A la hora de dormir en un tren de la India, si te toca la litera más alta estarás de suerte, y si te tomas medio Valium (dormir en cualquier medio de transporte nunca fue lo mío), mucho mejor. Ya sabéis, con la mochila de almohada, que nunca se sabe. En ocasiones algo te despertará, e irás a asomarte por una de las entradas viendo los escenarios indios pasar ante ti, a toda vela, de forma mágica.

De hecho, en algún momento el tren se detuvo, no se por qué, y hubo un gran silencio en los pasillos. Me asomé por mi rincón secreto entre los vagones y me quedé allí, solo, escuchando los sonidos de la selva que abrazaba las vías del tren, mientras a los costados del tren un hombre cabizbajo recogía botellas de plástico y las metía en una bolsa de basura.

También he de decir que, a pesar del conglomerado de gente que albergan estos trenes, en su gran mayoría suelen ser seguros. Los indios puede que traten de pedirte dinero, soltarte halagos y venderte algo, pero en su mayoría son personas con buena conversación, que no dudarán en preguntarte o contestarte a alguna consulta o, por supuesto, hacerte ver que ellos también comprenden la cultura occidental al dedillo.
Y así, entre charla y charla, reflexiones, mujeres con saris que surcaban los campos y hombres que ven la vida pasar fuimos testigos del contraste de Uttar Pradesh, su clima más frío y los páramos salpicados de arrozales, hasta llegar al mar de palmeras que inunda Goa, ese paraíso hippie donde no faltan iglesias portuguesas y fiestas trance made in India a las que yo no me atreví a ir.
A los veinte minutos llegamos a Panaji, dejando atrás a ese padre que sonreía a su hijo todo el tiempo mientras nosotros nos despegamos de aquel tren en que hicimos un viaje que nunca volveríamos a repetir.
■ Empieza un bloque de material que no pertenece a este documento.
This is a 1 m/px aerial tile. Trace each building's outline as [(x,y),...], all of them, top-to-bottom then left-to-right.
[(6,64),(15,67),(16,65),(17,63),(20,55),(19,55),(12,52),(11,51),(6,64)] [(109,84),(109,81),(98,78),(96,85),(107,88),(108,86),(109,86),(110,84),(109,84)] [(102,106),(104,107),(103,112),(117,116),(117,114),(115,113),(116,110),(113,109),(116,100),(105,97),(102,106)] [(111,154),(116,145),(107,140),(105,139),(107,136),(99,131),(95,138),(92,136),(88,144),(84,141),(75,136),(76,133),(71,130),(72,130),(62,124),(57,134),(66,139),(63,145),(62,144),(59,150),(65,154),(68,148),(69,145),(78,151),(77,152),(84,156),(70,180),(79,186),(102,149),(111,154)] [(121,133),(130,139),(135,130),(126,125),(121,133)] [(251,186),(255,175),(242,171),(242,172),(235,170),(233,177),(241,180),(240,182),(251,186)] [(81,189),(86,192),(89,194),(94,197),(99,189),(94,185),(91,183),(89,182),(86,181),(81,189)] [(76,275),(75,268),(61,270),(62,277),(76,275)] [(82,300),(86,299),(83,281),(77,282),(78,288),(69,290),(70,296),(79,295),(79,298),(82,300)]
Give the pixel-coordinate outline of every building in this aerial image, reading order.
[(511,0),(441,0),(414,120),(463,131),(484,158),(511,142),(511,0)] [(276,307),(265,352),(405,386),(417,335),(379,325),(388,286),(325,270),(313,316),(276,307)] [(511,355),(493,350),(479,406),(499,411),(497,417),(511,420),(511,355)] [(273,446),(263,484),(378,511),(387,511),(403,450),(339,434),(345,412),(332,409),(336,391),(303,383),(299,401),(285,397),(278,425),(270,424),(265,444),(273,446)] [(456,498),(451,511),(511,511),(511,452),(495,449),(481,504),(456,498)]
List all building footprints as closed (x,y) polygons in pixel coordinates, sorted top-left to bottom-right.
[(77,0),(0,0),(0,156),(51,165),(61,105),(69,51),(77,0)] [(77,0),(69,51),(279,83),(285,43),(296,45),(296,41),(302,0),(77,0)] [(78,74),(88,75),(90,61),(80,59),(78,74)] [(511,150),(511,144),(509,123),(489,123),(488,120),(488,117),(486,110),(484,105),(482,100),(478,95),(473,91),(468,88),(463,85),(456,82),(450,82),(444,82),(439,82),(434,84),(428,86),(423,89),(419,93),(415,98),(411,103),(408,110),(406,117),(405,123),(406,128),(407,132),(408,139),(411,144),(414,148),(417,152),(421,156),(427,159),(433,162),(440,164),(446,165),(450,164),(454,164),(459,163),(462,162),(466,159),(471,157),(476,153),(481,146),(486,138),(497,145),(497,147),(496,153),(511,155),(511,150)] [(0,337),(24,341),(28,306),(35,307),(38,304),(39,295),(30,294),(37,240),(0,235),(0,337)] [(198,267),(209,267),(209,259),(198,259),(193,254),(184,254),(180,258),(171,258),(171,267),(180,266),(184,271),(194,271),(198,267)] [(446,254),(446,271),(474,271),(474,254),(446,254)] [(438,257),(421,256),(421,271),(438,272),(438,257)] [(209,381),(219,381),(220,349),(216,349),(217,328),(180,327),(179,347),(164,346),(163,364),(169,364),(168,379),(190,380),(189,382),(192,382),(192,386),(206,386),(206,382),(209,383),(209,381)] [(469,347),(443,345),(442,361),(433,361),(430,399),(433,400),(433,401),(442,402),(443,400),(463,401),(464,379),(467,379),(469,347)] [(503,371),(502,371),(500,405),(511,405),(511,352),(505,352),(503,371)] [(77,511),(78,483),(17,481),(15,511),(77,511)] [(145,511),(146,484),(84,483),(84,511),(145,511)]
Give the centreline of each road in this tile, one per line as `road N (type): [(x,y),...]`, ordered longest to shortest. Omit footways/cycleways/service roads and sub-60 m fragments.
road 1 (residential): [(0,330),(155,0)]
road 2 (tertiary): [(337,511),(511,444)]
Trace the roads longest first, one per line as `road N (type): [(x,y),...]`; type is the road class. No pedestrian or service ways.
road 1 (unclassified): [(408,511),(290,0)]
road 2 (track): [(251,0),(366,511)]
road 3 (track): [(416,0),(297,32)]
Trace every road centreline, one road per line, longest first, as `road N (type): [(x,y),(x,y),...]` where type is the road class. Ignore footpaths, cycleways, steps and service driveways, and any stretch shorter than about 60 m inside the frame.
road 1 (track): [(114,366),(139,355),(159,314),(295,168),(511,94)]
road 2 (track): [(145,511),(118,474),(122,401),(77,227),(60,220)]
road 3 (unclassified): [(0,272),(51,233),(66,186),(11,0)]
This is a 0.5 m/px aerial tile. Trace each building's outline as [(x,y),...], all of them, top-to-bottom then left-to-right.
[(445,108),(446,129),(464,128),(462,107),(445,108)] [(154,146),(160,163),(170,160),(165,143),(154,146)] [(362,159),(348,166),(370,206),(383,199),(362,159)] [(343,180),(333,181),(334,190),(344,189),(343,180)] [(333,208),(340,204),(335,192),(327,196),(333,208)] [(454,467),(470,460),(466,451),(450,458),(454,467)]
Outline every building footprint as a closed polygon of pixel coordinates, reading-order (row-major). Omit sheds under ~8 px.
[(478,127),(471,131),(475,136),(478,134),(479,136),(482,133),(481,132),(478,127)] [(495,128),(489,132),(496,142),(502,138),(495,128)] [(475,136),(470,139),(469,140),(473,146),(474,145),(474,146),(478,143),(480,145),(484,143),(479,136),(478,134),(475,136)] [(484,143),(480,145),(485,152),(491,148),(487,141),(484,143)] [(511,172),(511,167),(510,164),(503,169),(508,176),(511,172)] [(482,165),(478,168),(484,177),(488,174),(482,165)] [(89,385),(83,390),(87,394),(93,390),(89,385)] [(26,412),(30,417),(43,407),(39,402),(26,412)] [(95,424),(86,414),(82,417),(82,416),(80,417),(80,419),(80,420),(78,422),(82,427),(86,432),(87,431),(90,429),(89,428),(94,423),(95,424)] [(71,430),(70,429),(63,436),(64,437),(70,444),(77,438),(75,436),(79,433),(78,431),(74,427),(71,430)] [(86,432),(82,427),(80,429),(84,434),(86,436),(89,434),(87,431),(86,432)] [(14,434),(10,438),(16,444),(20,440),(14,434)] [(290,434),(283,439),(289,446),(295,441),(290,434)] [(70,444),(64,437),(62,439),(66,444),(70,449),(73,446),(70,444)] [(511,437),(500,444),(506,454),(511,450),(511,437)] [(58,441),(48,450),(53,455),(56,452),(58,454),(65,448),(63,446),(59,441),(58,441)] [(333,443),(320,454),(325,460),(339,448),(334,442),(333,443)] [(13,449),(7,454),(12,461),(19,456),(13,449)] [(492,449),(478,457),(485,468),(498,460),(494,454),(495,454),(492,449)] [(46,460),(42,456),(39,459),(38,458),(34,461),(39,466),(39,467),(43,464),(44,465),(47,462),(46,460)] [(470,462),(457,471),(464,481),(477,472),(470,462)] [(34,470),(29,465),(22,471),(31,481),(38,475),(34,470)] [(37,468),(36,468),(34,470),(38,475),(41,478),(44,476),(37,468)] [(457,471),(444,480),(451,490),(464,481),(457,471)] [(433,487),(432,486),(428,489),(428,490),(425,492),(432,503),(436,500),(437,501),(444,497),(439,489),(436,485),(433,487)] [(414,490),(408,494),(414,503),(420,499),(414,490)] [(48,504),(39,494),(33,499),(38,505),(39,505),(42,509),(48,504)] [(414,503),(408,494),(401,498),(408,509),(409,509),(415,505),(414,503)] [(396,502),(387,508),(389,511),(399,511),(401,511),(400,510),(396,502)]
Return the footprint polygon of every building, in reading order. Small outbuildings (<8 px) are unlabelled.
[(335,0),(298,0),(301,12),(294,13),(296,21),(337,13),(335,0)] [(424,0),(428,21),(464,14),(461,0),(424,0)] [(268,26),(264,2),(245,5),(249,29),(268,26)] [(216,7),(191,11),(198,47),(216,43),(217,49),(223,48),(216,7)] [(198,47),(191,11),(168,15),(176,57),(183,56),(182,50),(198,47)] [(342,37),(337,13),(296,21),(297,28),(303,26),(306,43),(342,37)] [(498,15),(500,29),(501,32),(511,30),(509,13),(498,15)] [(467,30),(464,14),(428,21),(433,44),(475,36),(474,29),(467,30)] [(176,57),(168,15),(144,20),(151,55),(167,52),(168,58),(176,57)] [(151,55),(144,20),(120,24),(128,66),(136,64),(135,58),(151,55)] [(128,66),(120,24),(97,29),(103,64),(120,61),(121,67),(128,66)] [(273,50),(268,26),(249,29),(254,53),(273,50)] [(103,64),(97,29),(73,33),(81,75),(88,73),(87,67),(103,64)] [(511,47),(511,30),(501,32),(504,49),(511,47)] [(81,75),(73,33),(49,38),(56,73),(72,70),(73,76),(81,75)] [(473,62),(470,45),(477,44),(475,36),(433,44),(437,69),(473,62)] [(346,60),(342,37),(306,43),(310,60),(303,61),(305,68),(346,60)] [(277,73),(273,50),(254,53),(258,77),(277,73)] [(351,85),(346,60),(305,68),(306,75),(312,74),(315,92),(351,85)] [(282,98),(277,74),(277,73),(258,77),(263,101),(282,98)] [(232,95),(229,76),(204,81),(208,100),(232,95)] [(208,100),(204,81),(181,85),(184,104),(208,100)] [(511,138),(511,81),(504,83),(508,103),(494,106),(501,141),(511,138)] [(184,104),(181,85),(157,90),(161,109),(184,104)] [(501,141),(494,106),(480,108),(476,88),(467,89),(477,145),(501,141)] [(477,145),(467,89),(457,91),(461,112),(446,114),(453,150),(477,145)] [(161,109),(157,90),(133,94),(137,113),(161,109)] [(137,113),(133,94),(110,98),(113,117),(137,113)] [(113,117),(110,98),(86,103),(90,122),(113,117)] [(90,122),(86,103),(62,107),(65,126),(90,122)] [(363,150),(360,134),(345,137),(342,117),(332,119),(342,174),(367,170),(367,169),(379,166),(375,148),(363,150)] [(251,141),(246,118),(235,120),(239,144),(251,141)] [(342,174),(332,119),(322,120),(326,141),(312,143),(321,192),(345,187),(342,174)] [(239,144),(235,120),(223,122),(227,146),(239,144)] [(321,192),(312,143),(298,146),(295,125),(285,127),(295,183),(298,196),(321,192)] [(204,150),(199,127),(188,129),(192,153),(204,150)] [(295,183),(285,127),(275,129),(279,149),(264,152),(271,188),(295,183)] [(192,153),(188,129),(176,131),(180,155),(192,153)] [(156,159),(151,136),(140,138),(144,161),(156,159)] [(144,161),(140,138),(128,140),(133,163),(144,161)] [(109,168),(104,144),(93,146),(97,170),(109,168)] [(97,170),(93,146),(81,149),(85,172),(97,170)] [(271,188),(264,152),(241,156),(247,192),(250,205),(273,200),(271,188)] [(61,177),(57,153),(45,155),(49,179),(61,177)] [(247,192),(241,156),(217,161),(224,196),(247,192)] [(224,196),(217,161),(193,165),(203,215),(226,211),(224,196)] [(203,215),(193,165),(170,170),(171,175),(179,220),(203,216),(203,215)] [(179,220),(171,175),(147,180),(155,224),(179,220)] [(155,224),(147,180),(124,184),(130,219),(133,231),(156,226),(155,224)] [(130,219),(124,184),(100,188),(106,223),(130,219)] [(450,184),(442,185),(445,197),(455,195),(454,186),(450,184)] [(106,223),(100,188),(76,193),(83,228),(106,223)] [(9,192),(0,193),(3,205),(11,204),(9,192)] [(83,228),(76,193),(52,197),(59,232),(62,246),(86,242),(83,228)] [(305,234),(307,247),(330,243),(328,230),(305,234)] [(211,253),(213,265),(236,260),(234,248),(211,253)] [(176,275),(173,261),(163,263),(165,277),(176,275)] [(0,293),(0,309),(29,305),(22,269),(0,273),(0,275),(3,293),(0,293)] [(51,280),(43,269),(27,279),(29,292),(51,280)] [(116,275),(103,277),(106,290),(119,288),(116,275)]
Un mundo dentro de otro mundo donde nos esperaba un rickshaw dispuestos a llevarnos hasta la profundidad de la selva.
Si estás pensando en viajar a la India, cruzarla en tren es el primero de los mandamientos de ese decálogo ficticio de la India que debes tener presente.
Posiblemente, una de las mejores experiencias viajeras del mundo.